Originally posted by: supagold
Originally posted by: yllus
Nah, not the same at all. For a HDTV, you've got the data coming in from a blackboxed source (DVD player) and merely displayed. The DVD player does not allow other applications other than that to play DVDs to be run. The common sense checkpoint for a valid license or whatnot is at its output point.
For a computer, checking to see if your display is questionable or not is the last of one's concerns. Any custom code the user wants can have its try at the disc while it sits in the DVD drive, and the path of least resistance would mean breaking the disc's encryption and making a copy to the HDD for later reuse. That's your first line of defence. Verifying the monitor is a hugely wasteful bit of code, as that custom software the user is running is sure to bypass the check anyways. Better to protect the content on-disc.

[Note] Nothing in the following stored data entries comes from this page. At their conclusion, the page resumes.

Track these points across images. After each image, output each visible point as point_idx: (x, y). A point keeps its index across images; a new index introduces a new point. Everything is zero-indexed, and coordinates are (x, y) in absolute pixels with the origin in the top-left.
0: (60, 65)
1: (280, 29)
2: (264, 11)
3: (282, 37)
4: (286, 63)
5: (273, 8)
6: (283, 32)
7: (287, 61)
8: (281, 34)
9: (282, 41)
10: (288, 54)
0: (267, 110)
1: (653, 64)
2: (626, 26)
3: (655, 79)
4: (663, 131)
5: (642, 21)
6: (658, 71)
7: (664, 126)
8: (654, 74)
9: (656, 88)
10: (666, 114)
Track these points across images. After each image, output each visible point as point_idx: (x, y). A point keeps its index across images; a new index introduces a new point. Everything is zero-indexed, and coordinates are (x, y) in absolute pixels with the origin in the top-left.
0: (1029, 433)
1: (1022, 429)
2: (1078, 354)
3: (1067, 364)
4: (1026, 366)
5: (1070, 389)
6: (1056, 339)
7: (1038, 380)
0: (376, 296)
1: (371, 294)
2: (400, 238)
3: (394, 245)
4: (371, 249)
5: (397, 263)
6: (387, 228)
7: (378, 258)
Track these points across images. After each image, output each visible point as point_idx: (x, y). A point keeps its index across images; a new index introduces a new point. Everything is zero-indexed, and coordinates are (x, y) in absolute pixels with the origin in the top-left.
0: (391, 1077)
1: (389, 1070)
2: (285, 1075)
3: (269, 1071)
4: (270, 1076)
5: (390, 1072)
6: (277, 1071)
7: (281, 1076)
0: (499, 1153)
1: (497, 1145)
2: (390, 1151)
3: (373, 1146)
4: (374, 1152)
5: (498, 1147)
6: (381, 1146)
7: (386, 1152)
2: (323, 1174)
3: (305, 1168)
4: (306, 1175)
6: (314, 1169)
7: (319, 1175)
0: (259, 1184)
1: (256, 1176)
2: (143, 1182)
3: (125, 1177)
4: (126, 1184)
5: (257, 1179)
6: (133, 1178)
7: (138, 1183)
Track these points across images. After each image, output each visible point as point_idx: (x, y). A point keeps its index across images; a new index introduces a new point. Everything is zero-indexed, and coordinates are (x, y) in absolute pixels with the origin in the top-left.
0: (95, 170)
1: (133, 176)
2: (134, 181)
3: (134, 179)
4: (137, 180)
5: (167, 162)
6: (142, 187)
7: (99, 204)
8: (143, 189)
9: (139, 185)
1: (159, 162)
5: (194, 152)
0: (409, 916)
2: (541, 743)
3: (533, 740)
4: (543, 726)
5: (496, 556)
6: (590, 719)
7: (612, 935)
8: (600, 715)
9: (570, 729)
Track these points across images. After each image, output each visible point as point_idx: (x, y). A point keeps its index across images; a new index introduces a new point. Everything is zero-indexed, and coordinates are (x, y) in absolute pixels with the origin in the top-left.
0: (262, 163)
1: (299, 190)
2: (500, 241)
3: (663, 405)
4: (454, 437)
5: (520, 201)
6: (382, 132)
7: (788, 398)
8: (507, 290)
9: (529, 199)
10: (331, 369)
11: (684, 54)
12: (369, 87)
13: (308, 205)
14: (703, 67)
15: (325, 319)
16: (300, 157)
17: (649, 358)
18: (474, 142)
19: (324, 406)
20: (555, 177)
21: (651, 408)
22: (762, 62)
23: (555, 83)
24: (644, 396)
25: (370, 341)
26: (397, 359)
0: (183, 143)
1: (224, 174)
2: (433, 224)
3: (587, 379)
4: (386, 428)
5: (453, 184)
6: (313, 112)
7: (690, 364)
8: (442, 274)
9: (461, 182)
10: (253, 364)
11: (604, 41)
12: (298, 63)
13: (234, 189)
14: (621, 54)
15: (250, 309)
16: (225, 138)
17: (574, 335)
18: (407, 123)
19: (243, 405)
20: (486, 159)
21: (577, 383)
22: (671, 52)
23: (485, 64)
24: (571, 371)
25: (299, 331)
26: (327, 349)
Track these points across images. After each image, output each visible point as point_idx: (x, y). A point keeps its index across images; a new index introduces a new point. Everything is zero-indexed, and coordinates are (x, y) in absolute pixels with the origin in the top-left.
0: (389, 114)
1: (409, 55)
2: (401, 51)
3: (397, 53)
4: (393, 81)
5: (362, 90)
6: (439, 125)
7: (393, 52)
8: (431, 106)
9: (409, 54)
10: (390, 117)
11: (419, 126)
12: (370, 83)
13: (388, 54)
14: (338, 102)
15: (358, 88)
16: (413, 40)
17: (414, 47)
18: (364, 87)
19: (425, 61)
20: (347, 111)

You're assuming two things that aren't necessarily true:
1- The content will be coming from some kind of physical medium with a static protection scheme.
2- The scheme will be defeatable via some kind of DeCSS-like utility.
The content companies want this protection for downloadable media. This means that protection schemes can be easily upgraded to defeat workarounds. In this situation, the easiest method might be just to make a perfect digital copy of the info coming down your DVI link. Why do you think the content providers and MS are going through all this trouble? Unless you believe that MS and Warner Bros secretly own monitor companies and are just trying to force users to upgrade, I'm foggy on what paranoid conspiracy this is supporting.